Exercise requirements - In the material below, copy the lines word for word, beginning with the line containing "collection date as typed: 1869" and ending with the line containing "collection date: 1895-04-20".
[Start]
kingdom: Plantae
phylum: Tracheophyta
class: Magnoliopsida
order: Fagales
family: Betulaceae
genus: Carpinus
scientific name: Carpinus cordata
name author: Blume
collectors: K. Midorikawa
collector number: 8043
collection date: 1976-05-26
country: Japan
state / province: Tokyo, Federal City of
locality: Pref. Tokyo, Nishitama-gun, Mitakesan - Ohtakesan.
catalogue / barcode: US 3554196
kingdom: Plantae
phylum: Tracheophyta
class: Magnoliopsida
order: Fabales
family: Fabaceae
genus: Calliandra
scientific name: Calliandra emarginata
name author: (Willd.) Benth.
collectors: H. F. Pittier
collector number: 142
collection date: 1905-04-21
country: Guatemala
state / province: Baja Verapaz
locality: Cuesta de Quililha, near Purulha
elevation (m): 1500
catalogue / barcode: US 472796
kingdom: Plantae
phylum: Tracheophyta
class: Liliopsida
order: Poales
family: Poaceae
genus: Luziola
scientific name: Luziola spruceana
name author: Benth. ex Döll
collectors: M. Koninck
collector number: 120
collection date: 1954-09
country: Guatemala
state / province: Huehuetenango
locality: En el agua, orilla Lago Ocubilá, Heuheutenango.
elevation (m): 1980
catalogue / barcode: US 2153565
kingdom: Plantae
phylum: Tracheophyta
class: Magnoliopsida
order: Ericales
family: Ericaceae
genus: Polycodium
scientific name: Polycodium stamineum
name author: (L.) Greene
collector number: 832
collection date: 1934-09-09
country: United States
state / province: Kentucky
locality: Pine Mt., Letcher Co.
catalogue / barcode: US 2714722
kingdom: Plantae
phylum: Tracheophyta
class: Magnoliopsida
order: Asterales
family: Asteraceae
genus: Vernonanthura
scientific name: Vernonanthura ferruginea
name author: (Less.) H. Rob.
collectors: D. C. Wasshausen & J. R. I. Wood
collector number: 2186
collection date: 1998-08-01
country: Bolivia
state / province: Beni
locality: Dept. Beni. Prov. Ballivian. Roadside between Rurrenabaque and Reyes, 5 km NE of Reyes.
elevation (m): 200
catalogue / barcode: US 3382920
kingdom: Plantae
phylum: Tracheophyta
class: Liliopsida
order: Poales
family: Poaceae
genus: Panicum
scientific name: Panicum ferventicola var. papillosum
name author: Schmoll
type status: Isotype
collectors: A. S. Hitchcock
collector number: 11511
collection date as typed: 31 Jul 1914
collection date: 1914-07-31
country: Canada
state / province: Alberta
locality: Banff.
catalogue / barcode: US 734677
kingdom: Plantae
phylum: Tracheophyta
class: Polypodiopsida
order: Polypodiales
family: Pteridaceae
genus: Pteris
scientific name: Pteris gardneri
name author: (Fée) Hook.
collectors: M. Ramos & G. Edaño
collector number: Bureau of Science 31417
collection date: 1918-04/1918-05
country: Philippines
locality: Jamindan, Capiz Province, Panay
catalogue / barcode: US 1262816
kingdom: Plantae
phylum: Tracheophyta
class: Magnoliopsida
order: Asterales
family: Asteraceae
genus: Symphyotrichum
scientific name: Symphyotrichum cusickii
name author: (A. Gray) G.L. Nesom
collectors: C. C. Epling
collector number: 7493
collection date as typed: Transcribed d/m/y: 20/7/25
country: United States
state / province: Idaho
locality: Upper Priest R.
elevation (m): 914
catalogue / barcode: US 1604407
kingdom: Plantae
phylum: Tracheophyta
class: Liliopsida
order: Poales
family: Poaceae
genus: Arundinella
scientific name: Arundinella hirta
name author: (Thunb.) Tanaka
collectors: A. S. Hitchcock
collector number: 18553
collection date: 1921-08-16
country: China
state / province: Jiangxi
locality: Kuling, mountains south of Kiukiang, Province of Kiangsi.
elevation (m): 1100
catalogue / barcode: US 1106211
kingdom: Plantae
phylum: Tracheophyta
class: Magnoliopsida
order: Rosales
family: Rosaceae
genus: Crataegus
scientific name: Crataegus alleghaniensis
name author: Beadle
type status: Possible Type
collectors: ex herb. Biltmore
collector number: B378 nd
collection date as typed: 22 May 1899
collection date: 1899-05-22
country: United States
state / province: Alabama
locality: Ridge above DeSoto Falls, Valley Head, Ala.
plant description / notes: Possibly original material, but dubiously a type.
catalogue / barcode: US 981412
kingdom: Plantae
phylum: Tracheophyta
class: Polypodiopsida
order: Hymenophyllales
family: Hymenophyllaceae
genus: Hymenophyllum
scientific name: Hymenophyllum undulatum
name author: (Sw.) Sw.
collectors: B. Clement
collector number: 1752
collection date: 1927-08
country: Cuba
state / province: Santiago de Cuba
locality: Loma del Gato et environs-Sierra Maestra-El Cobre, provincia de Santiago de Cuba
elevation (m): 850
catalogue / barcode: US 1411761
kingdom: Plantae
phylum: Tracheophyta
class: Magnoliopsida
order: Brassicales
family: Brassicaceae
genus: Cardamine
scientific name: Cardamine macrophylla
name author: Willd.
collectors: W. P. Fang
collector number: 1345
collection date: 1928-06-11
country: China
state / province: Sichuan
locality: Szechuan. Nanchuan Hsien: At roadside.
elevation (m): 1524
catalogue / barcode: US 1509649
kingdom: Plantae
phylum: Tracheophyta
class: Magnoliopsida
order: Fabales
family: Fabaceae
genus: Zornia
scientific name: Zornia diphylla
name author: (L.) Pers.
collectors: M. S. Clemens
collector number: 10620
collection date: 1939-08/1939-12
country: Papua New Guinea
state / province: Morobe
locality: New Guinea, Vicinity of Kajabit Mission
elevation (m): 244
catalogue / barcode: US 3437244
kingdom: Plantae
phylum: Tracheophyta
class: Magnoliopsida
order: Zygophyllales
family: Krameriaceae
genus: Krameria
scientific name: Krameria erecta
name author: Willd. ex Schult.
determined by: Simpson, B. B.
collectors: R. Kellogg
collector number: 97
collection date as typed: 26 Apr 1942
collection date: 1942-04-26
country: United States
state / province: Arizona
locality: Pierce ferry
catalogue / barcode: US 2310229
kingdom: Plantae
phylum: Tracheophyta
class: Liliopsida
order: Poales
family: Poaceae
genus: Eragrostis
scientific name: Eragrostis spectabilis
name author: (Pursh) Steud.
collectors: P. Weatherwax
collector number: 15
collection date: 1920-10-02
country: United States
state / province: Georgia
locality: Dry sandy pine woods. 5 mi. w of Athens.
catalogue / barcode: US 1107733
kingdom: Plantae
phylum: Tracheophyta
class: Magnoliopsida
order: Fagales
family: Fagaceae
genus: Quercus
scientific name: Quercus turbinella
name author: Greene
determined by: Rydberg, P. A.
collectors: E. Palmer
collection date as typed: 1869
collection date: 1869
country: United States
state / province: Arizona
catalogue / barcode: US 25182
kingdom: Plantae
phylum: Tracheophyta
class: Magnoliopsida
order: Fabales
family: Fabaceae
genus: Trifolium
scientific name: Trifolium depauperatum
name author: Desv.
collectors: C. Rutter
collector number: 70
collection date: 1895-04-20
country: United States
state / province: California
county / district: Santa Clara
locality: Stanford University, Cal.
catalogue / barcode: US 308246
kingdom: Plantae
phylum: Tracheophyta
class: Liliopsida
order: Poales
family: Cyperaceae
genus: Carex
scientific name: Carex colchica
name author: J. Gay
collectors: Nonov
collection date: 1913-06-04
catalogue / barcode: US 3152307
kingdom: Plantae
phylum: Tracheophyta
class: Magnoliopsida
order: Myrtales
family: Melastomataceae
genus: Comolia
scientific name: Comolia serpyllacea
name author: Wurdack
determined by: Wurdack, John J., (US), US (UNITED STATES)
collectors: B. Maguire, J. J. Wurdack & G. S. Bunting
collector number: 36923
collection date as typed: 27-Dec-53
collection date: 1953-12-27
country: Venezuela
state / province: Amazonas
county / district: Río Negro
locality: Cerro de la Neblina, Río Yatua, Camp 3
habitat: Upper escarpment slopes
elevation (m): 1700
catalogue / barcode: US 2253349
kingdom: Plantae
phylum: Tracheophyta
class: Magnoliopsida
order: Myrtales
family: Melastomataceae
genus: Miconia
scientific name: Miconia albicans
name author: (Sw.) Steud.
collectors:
[End]
Answer in full -
collection date as typed: 1869
collection date: 1869
country: United States
state / province: Arizona
catalogue / barcode: US 25182
kingdom: Plantae
phylum: Tracheophyta
class: Magnoliopsida
order: Fabales
family: Fabaceae
genus: Trifolium
scientific name: Trifolium depauperatum
name author: Desv.
collectors: C. Rutter
collector number: 70
collection date: 1895-04-20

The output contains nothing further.